Figure 3. Humoral responses and CMI are increased after 5 doses of Tat DNA vaccine.

Animals were vaccinated ID with 5 doses of 50 μg of pVAX-sTat or pVAX-sTat-IMX313 at 2 week intervals. Splenocytes were collected 14 days after the last dose. Blood and CVLs were collected one day before each vaccination and on the day of euthanasia. (A) ELISA results showing serum anti-Tat IgG titres. (B) Serum neutralisation of Tat transactivation activity, (C) Percentage decline in luminescence (an indicator of the neutralisation of Tat transactivation activity) that is depicted in (B,D) ELISA results showing anti-Tat sIgA titres in CVLs from pVAX-sTat or pVAX-sTat-IMX313 vaccinated mice. Data are representative of 2 independent experiments. (E) Percentage of vaccinated animals in which sIgA was detected after 3–5 vaccine doses in the experiment shown in 3D. (F) IFN-γ ELIspot assay to examine Tat-specific CMI responses following administration of 5 doses of pVAX-sTat or pVAX-sTat-IMX313. Data shown in the entire figure depict the mean (n = 7) ± SEM; an unpaired non-parametric Mann–Whitney U test was used to analyse the statistical significance of the data; *p < 0.05, **p ≤ 0.01, ***p ≤ 0.001 and p ≥ 0.005 = non-significant (ns).

Figure 4. pVAX-sTat-IMX313 vaccinated mice exhibit superior control against EcoHIV challenge.

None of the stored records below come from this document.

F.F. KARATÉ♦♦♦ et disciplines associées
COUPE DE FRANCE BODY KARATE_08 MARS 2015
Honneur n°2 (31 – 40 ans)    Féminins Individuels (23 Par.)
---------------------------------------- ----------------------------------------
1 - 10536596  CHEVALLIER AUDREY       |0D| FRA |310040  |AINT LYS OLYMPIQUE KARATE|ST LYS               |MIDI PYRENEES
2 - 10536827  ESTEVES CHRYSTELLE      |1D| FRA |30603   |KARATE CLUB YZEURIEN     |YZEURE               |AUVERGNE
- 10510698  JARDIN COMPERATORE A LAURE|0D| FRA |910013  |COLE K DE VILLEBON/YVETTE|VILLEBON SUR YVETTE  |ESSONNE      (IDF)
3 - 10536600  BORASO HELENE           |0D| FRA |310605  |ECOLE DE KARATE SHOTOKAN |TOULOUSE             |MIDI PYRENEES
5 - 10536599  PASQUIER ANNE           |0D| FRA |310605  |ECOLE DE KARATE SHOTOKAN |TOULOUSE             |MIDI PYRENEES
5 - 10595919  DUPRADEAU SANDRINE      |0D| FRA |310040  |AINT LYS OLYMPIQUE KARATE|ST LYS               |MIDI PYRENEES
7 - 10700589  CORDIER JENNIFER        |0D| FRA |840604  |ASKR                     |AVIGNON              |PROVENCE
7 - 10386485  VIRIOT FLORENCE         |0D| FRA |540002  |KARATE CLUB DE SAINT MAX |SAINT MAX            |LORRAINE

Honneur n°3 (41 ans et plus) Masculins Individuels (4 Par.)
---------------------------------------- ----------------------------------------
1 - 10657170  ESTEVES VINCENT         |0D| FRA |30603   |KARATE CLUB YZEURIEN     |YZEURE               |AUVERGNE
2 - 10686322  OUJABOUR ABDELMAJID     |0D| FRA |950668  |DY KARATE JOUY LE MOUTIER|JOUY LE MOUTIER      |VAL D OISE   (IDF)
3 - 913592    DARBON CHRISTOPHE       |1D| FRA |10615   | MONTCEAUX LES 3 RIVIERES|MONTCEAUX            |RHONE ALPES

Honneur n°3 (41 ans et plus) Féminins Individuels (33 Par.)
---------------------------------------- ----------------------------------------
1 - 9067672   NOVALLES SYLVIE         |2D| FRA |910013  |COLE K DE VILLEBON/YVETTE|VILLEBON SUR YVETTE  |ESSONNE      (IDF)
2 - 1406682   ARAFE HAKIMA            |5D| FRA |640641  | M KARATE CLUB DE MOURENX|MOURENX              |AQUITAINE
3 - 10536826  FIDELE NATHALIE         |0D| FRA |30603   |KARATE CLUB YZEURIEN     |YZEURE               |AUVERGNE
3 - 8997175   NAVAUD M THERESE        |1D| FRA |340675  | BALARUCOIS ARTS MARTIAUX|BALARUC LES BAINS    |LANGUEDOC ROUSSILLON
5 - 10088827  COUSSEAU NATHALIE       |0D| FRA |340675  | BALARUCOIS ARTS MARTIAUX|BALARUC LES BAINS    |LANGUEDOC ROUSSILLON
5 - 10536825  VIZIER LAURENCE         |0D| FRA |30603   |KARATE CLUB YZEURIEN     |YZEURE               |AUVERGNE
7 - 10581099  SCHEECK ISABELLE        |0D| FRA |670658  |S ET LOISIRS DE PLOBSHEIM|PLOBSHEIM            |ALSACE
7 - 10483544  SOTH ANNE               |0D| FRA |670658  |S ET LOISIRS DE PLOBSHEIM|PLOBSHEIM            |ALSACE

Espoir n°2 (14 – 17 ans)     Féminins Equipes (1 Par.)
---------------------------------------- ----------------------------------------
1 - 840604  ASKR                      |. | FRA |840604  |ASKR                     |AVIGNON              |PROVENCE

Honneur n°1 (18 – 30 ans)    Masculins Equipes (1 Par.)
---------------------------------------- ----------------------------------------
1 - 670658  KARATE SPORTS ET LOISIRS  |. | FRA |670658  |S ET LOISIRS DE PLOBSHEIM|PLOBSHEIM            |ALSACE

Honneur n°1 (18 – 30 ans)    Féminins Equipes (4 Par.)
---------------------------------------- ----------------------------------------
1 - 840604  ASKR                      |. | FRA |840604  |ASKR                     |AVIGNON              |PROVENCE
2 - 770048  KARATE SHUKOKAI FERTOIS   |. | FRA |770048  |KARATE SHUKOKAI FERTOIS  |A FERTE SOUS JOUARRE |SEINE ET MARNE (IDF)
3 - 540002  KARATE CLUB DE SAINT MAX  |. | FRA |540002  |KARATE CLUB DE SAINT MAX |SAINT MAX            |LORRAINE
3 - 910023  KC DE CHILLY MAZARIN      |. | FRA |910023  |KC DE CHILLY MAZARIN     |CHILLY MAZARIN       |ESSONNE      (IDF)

Unvaccinated mice or vaccinated mice which received 5 doses of 50 μg of either pVAX-sTat or pVAX-sTat-IMX313 were challenged with 1.5 μg p24 of EcoHIV/NL4-3 10 days post final vaccination. The viral load in PECs and splenocytes was determined by qRT-PCR; EcoHIV RNA levels in (A) PECs and (B) splenocytes 7 days post challenge. EcoHIV mRNA levels were normalised to RPL13a mRNA and the data represent the mean (n = 7) ± SEM. **p < 0.05 and **p ≤ 0.01(Mann–Whitney U test).